In the magnetic memory having such a configuration, when a current is supplied to the word line 7, a magnetic field corresponding to the current is generated.
Information is recorded by reversing the directions of magnetization of the first and second magnetic layers 3 and 5. FIG. 2 shows that, in the magnetic memory shown in FIG.
This shows a state where a sufficient current has flowed. At this time, the word line 7
Since the magnetic field generated from
The directions of magnetization of the second magnetic layers 3 and 5 are both downward as indicated by arrows in the figure. Since the magnetization directions of the first and second magnetic layers 3 and 5 are parallel, the resistance of the sense line in this state is low. FIG. 3 also shows that the direction of the magnetization of the first magnetic layer 3 having a large coercive force is not reversed from the back side to the front side of the page of the word line 7 and the magnetization This shows a state in which a current that generates a magnetic field that reverses only the direction is applied. At this time,
The magnetic field generated from the word line 7 is counterclockwise on the paper, and only the direction of the magnetization of the second magnetic layer 5 is inverted and upward as indicated by the arrow in the drawing. Since the magnetization directions of the first and second magnetic layers 3 and 5 are antiparallel, the GMR effect as described above occurs, and the resistance of the sense line increases. In this manner, information can be recorded based on the level of the resistance of the sense line.

[0008]

DETAILED DESCRIPTION OF THE PREFERRED EMBODIMENTS Referring to FIG.
Cr for electrodes 2 and 6, Al for spacer layer 4
₂ O ₃ , and CoCr as the first and second magnetic layers 3 and 5.
_A magnetic memory was fabricated using ₂ O. The first and second magnetic layers 3 and 5 increase the coercive force of the first magnetic layer and decrease the coercive force of the second magnetic layer by changing the substrate heating temperature during film formation by the sputtering method. I have. As described above, when information was recorded on this magnetic memory by applying a current that generates two types of magnetic fields to the word line 7, high sensitivity and high S / S were obtained.
N was confirmed.

[0009]

As described above in detail, according to the present invention, the magnetic layers formed on the upper and lower surfaces of the nonmagnetic layer are made of a magnetic material having an easy axis of magnetization perpendicular to the film surface. It is easy to control the direction of the axis of easy magnetization during the film formation process, and it is possible to obtain a magnetic memory with a large change in resistance and high sensitivity.
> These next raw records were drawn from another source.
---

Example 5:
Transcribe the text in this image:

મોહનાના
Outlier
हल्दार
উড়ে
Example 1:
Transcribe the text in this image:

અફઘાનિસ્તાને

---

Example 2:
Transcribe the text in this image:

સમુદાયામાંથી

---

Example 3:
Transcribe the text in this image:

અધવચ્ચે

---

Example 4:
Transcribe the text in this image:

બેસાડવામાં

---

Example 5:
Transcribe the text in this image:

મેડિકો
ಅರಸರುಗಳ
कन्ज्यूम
[Brief description of the drawings]

FIG. 1 is a schematic vertical sectional view showing a configuration of a magnetic memory according to the present invention.
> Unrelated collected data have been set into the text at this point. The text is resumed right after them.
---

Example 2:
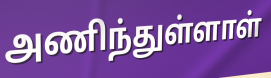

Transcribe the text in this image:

அணிந்துள்ளாள்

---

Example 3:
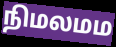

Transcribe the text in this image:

நிமலமம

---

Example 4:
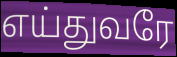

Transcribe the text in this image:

எய்துவரே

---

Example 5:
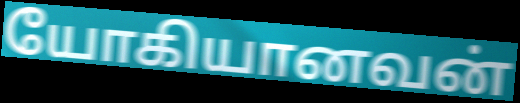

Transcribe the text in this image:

யோகியானவன்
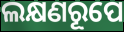
ଲକ୍ଷଣରୂପେ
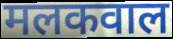
मलकवाल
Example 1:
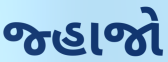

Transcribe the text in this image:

જ્હાજો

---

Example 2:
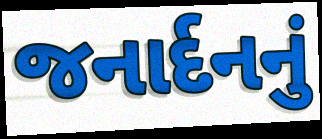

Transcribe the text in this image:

જનાર્દનનું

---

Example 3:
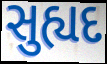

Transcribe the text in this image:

સુહ્યદ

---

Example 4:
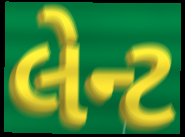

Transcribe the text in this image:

લેન્ટ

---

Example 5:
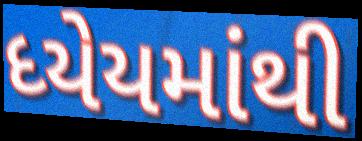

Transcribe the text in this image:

ધ્યેયમાંથી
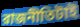
রাজনীতিটাই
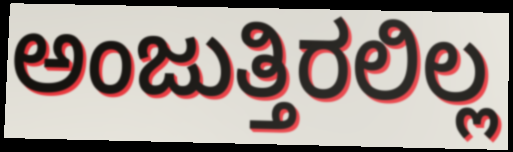
ಅಂಜುತ್ತಿರಲಿಲ್ಲ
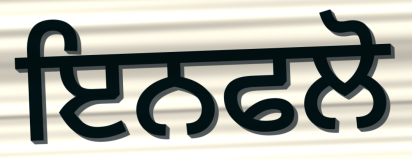
ਇਨਫਲੋ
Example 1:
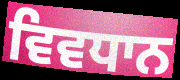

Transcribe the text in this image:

ਵਿਵਧਾਨ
FIG. 2 is a schematic longitudinal sectional view showing a low resistance state of the magnetic memory of the present invention.
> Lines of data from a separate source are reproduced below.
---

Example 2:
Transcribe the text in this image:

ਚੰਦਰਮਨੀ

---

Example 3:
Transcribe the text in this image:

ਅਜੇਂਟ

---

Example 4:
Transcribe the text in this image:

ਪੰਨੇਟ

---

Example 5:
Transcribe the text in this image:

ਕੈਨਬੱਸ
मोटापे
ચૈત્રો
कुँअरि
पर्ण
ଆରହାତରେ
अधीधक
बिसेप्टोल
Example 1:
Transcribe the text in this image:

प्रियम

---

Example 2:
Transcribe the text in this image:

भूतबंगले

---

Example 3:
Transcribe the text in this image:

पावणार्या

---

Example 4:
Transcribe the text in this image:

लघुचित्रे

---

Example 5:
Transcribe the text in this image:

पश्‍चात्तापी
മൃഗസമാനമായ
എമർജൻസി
FIG. 3 is a schematic longitudinal sectional view showing a high resistance state of the magnetic memory of the present invention.

[Explanation of symbols]

 REFERENCE SIGNS LIST 1 non-magnetic substrate 2 lower electrode 3 first magnetic layer 4 spacer layer (non-magnetic layer) 5 second magnetic layer 6 upper electrode 7 word line

Claims (1)

[Claims] 1. A magnetic memory in which magnetic layers having magnetic anisotropy are laminated on upper and lower surfaces of a non-magnetic layer, respectively, and information is recorded according to the direction of magnetization of each of the magnetic layers. A magnetic memory formed of a magnetic film having anisotropy.